The Lipinski descriptors focus on four key physicochemical properties of a compound:
1. The molecular weight of the compound should ideally be below 500 daltons. This guideline helps ensure that the compound can efficiently penetrate cell membranes and be absorbed by the body.
  ```Molecular weight < 500 Dalton```
2.  The calculated partition coefficient (LogP) should be less than 5. LogP is a measure of the compound's hydrophobicity, influencing its solubility and permeability.
  ```Octanol-water partition coefficient (LogP) < 5```
3. The number of hydrogen bond donor groups (such as hydroxyl or amino groups) should be less than or equal to 5. A high number of donors can affect oral bioavailability.
  ```Hydrogen bond donors <= 5```
4. The number of hydrogen bond acceptor groups (such as oxygen or nitrogen atoms) should be less than or equal to 10. A high number of acceptors can affect oral bioavailability.

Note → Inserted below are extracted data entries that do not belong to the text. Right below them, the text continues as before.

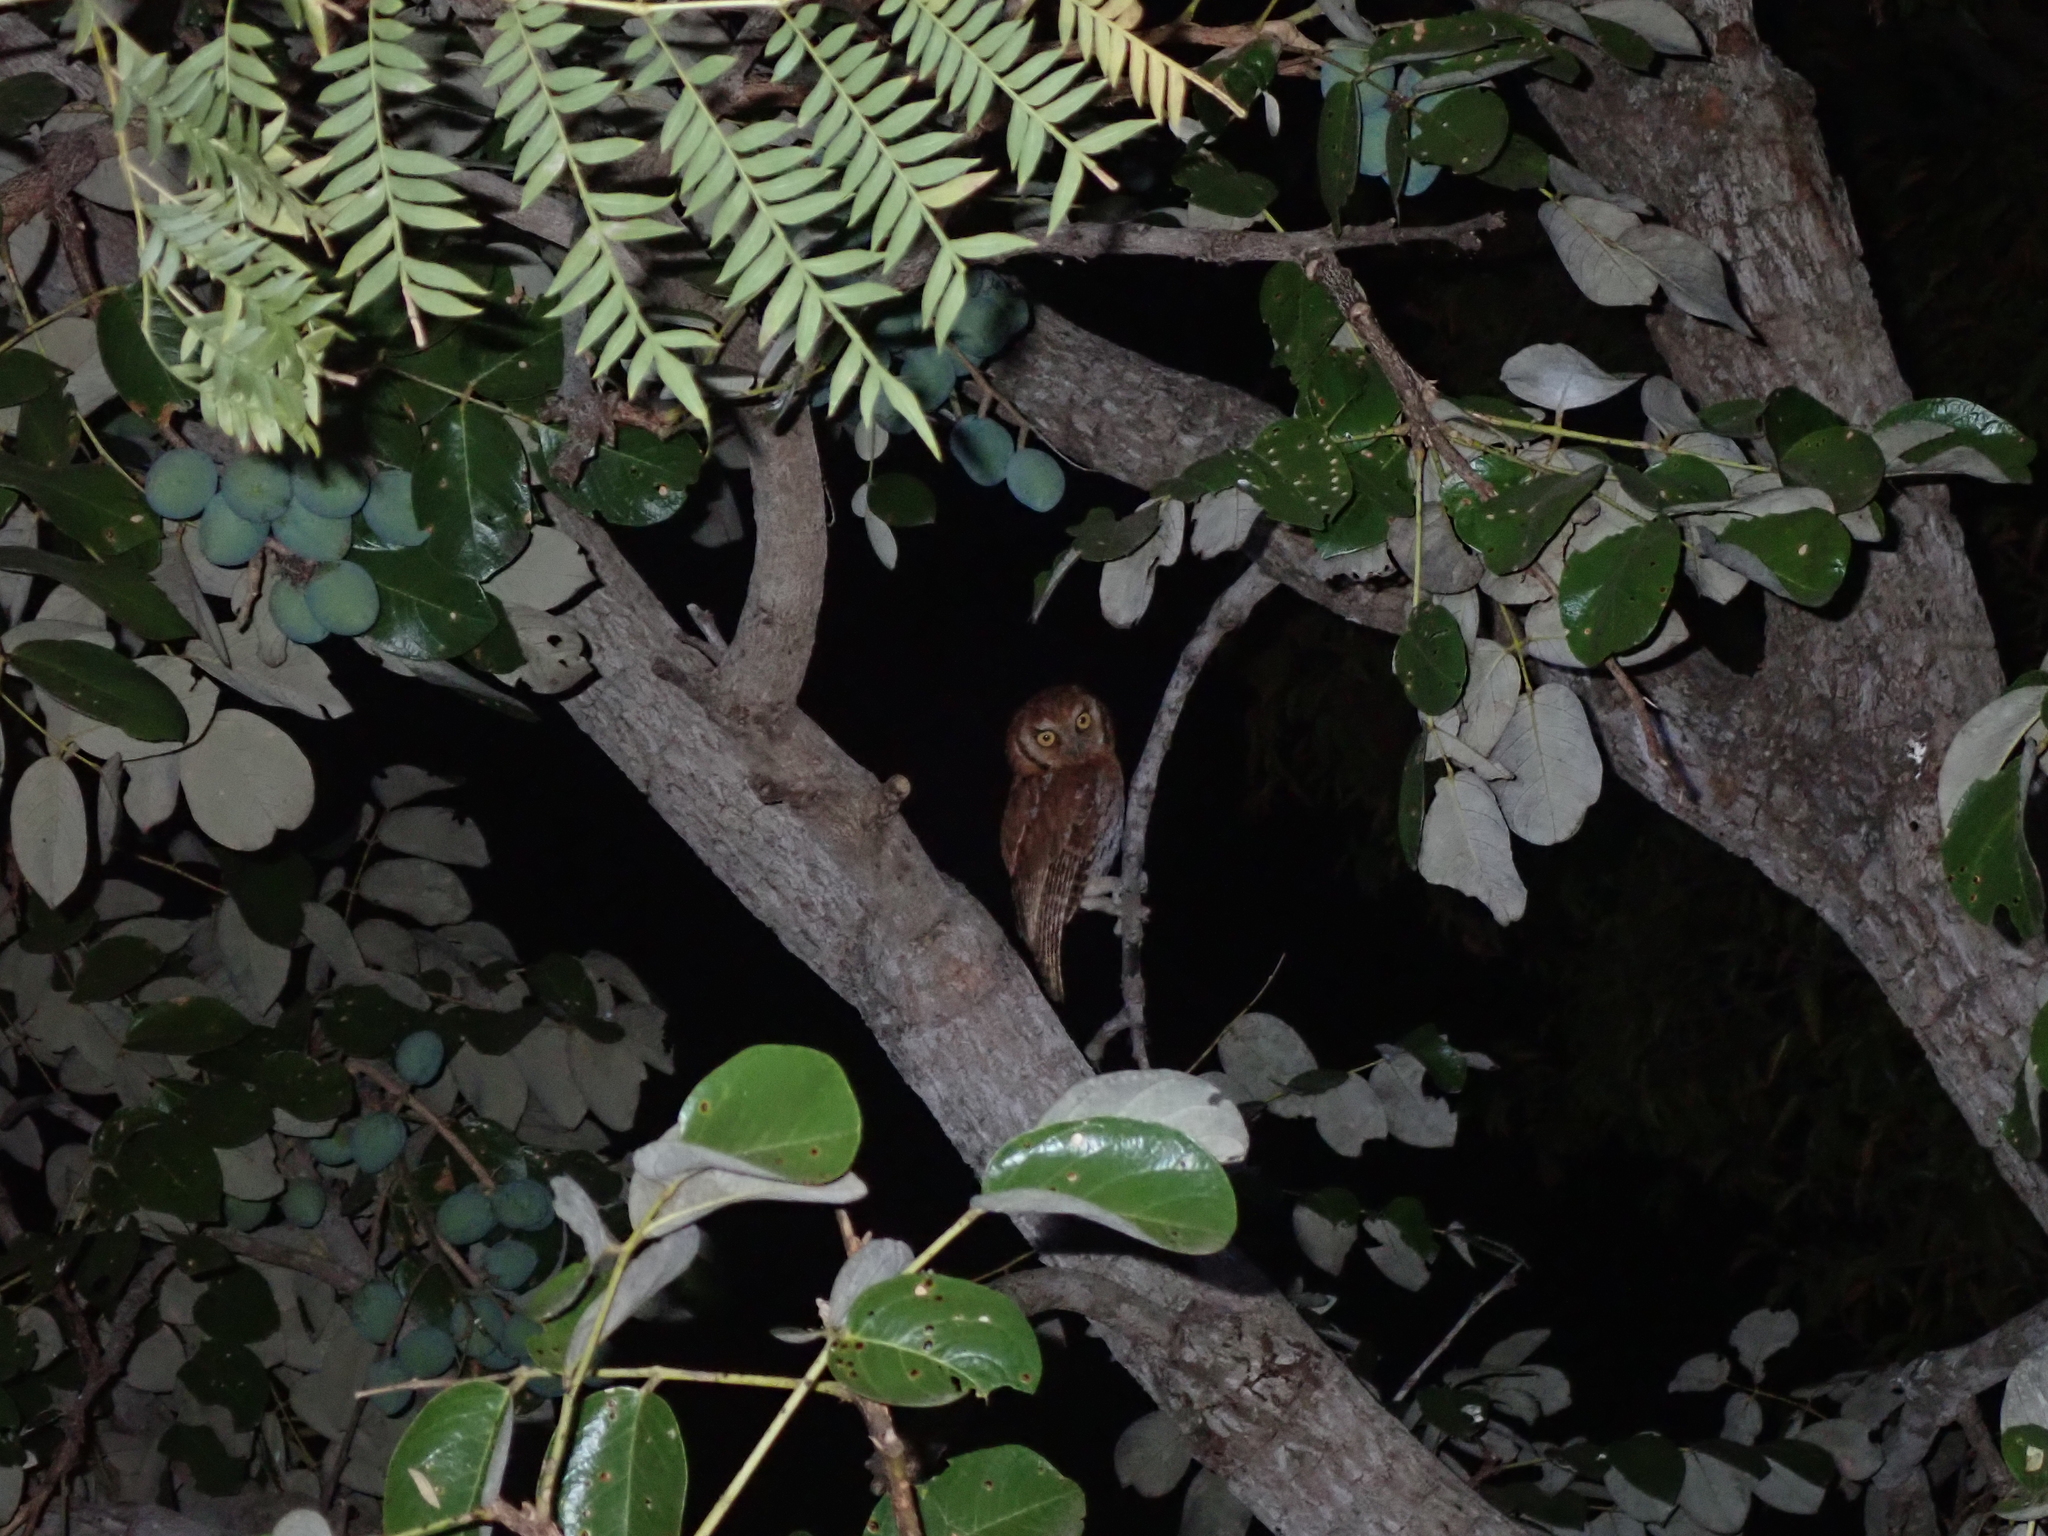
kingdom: Animalia
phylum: Chordata
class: Aves
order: Strigiformes
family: Strigidae
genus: Megascops
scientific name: Megascops choliba
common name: Tropical screech-owl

  ```Hydrogen bond acceptors <= 10```
  
 **Note**  that Lipinski’s Rule is not an absolute predictor of a compound’s success. However, adhering to these guidelines increases the likelihood that a compound will possess favorable pharmacokinetic properties and can be efficiently absorbed, distributed, metabolized, and excreted in the body. However, it’s important to note that the Lipinski descriptors are just one aspect of compound evaluation, and other factors such as target specificity, toxicity, and therapeutic activity also play crucial roles in drug development.